(Bloomberg) -- After a recent shopping spree that saw Brazilian conglomerate Votorantim SA make investments in toll roads to healthcare and renewable energy, infrastructure and sanitation are areas the firm is watching for potential deals, according to its chief executive officer.

The group’s recent acquisitions were focused on balancing its portfolio to reduce cyclical risks and diversify into new industries and geographies. A lot of the pre-existing assets were closely tied to commodities prices. 

“Votorantim is an investment firm and will keep looking for opportunities,” CEO Joao Schmidt said in an interview. “Infrastructure is still super interesting. And sanitation is an opportunity within the sector.”

Still, the majority of capital will be invested in portfolio companies to drive growth, he said. 

The holding company, which is owned by the billionaire Ermirio de Moraes family, reported 48.5 billion reais ($9.6 billion) in net revenue last year with a profit of 1.8 billion reais. While annual profit declined from 5.5 billion reais a year earlier, the diversification strategy helped soften the impact of cost and price pressures from the group’s zinc and aluminum units, Chief Financial Officer Sergio Malacrida said in the interview.

Since 2021 the Sao Paulo-based holding known for investments in cement, mining, and orange juice bought stakes in companies including pharmaceutical manufacturer Hypera SA and infrastructure firm CCR SA, and Auren SA, a renewable energy joint venture with CPP Investments.  

The group also invested in a remote education and credit firm through 23S, a joint venture with Singapore’s Temasek. 

The sanitation industry in Brazil is going through a transformation as states, municipalities and cities privatize large swathes of their operations. The biggest one is expected to take place soon when Sao Paulo sells a stake in Sabesp, which serves the megacity. 

Schmidt declined to comment on whether Votorantim will take part in that process.

Outside of Brazil, Votorantim’s cement unit acquired assets in Spain and North America.

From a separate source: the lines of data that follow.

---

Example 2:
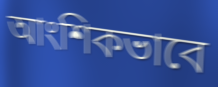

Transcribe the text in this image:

আংশিকভাবে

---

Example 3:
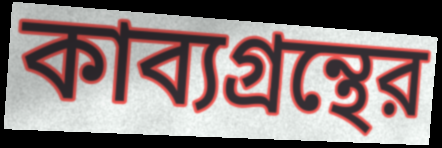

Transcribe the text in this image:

কাব্যগ্রন্থের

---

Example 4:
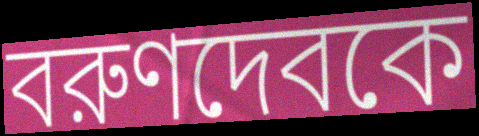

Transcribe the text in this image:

বরুণদেবকে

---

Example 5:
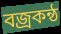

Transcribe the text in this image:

বজ্রকন্ঠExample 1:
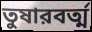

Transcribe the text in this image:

তুষারবর্ত্ম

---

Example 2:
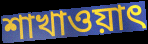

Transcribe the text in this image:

শাখাওয়াৎ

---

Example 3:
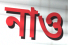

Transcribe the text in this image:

নাও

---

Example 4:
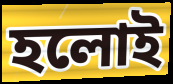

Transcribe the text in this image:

হলোই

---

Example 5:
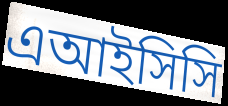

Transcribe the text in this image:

এআইসিসি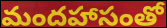
మందహాసంతోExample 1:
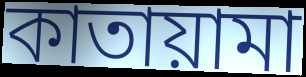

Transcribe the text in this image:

কাতায়ামা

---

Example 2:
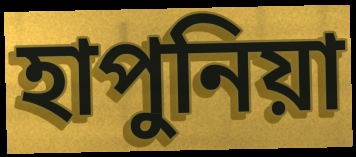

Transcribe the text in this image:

হাপুনিয়া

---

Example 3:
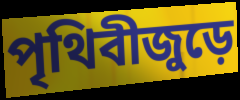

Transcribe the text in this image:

পৃথিবীজুড়ে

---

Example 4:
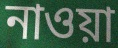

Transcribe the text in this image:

নাওয়া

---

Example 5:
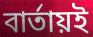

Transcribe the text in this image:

বার্তায়ইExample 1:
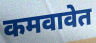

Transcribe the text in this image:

कमवावेत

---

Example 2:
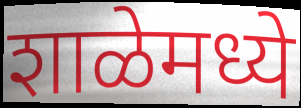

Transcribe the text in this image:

शाळेमध्ये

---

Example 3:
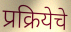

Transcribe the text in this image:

प्रक्रियेचे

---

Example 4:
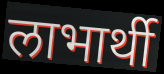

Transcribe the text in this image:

लाभार्थी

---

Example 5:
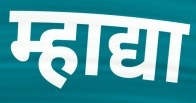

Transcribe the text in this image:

म्हाद्या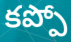
కప్పో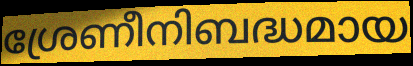
ശ്രേണീനിബദ്ധമായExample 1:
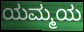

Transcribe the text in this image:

ಯಮ್ಮಯ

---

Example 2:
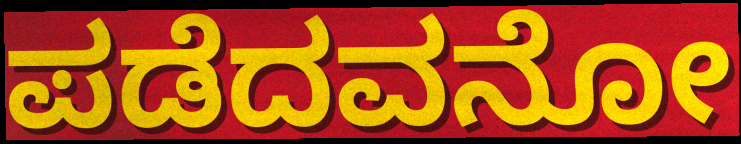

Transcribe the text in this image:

ಪಡೆದವನೋ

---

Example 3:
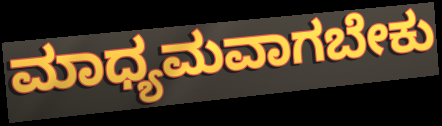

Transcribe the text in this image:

ಮಾಧ್ಯಮವಾಗಬೇಕು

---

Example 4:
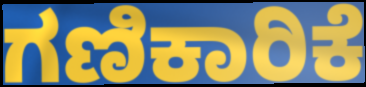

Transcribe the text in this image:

ಗಣಿಕಾರಿಕೆ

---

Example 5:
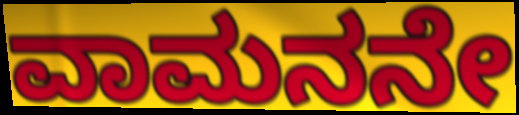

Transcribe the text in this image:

ವಾಮನನೇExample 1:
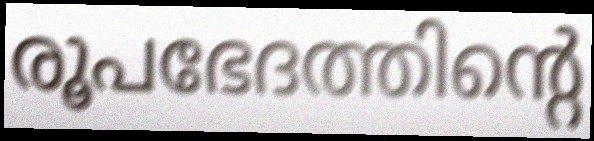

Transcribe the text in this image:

രൂപഭേദത്തിന്റെ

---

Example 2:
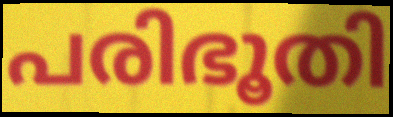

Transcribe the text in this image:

പരിഭൂതി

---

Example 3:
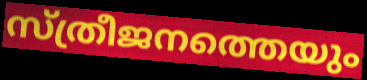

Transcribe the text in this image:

സ്ത്രീജനത്തെയും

The group also opened an office in New York and after making a first investment in residential real estate in Chicago, continues to look for opportunities in multifamily housing and industrial properties in the US.

The holding, which is not publicly traded, has an investment grade rating from the three largest agencies. Its debt level stands at 1.8 times earnings before items and it has 5.5 billion reais of cash on hand, according to Malacrida.